The stock, which closed at $135.12, was the most actively traded on retail trading platform Fidelity Investments. However, after the bell the stock plunged on news that it is laying off employees and that its chief financial officer left.

The split comes at a time when GameStop shares have slumped 20% this year, mirroring a fall in other pandemic darlings as fears of a recession slammed risk assets.

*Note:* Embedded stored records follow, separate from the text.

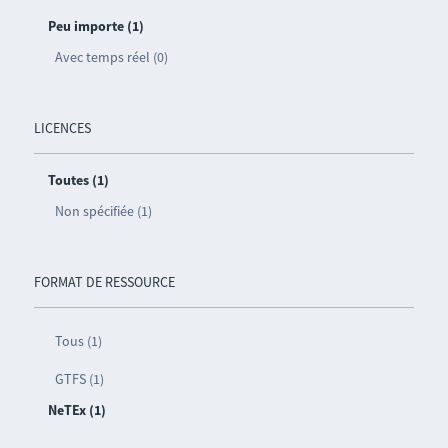
Peu importe (1)
Avec temps réel (0)
LICENCES
Toutes (1)
Non spécifiée (1)
FORMAT DE RESSOURCE
Tous (1)
GTFS (1)
NeTEx (1)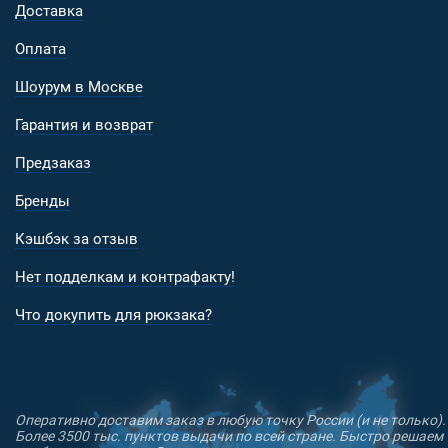
Доставка
Оплата
Шоурум в Москве
Гарантия и возврат
Предзаказ
Бренды
Кэшбэк за отзыв
Нет подделкам и контрафакту!
Что докупить для рюкзака?
Оперативно доставим заказ в любую точку России (и не только).
Более 3500 тыс. пунктов выдачи по всей стране. Быстро решаем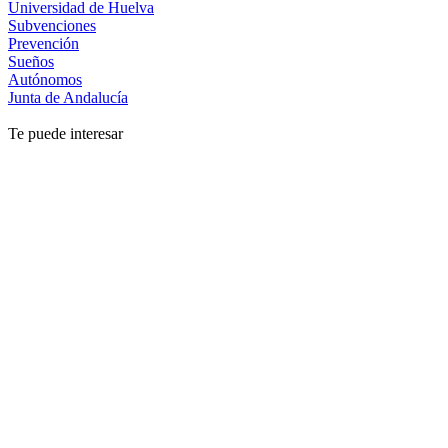
Universidad de Huelva
Subvenciones
Prevención
Sueños
Autónomos
Junta de Andalucía
Te puede interesar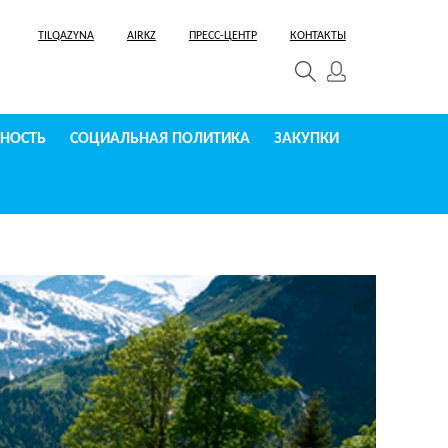
TILQAZYNA
AIRKZ
ПРЕСС-ЦЕНТР
КОНТАКТЫ
СНОСТЬ
СОЦИАЛЬНАЯ ПОЛИТИКА
ЗАКУПКИ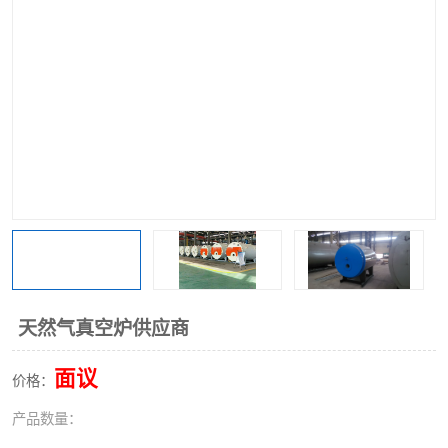
天然气真空炉供应商
面议
价格：
产品数量：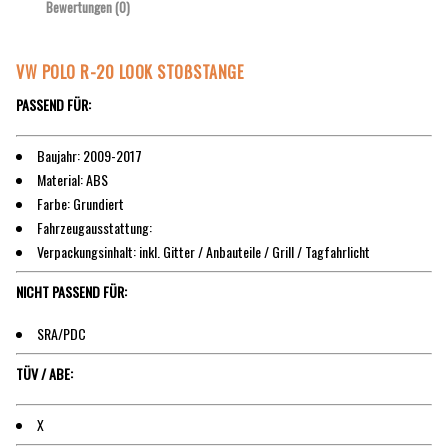
Bewertungen (0)
VW POLO R-20 LOOK STOßSTANGE
PASSEND FÜR:
Baujahr: 2009-2017
Material: ABS
Farbe: Grundiert
Fahrzeugausstattung:
Verpackungsinhalt: inkl. Gitter / Anbauteile / Grill / Tagfahrlicht
NICHT PASSEND FÜR:
SRA/PDC
TÜV / ABE:
X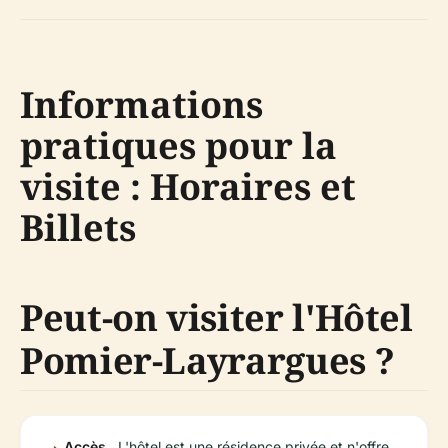
Informations
pratiques pour la
visite : Horaires et
Billets
Peut-on visiter l'Hôtel
Pomier-Layrargues ?
Accès
L'hôtel est une résidence privée et n'offre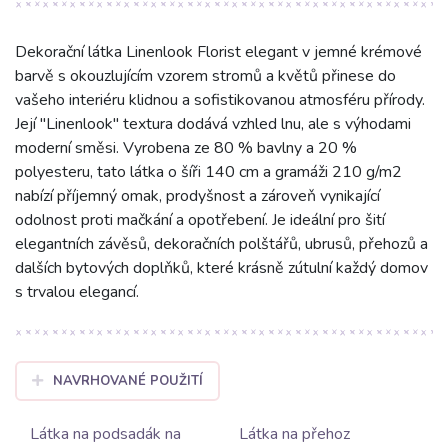
Dekorační látka Linenlook Florist elegant v jemné krémové
barvě s okouzlujícím vzorem stromů a květů přinese do
vašeho interiéru klidnou a sofistikovanou atmosféru přírody.
Její "Linenlook" textura dodává vzhled lnu, ale s výhodami
moderní směsi. Vyrobena ze 80 % bavlny a 20 %
polyesteru, tato látka o šíři 140 cm a gramáži 210 g/m2
nabízí příjemný omak, prodyšnost a zároveň vynikající
odolnost proti mačkání a opotřebení. Je ideální pro šití
elegantních závěsů, dekoračních polštářů, ubrusů, přehozů a
dalších bytových doplňků, které krásně zútulní každý domov
s trvalou elegancí.
NAVRHOVANÉ POUŽITÍ
Látka na podsadák na
Látka na přehoz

“Today, obviously the stock split is the driver .. now, is this move sustainable? It’s hard to make any predictions because the stock doesn’t trade as much on fundamentals as the rest of the market does,” said Dennis Dick, proprietary trader at Bright Trading LLC.

Along with AMC Entertainment Holdings, GameStop was at the heart of a meme-stock trading phenomenon in 2021, when retail investors banded together on social media forums to punish hedge funds that had bet against the stocks.

Since then, retail investors have gravitated more towards broad equity ETFs and large-cap technology stocks on hopes of capturing double-digit returns by betting on a long-term recovery, said Giacomo Pierantoni, analyst at Vanda Research.

Retail investors have “already lost a considerable amount of money and they can’t afford to lose more in occasional bets,” Pierantoni added.

Shares of companies often rise after a stock-split announcement as it lowers the per share price, boosting liquidity and making it more accessible for individual investors.

GameStop will join Amazon and Google-parent Alphabet  in splitting its stock this year.

Russ Mould, investment director at AJ Bell, however, warned that stock splits do not change a company’s fundamentals. “Over the long term, fundamentals will matter more than cosmetic issues such as this.”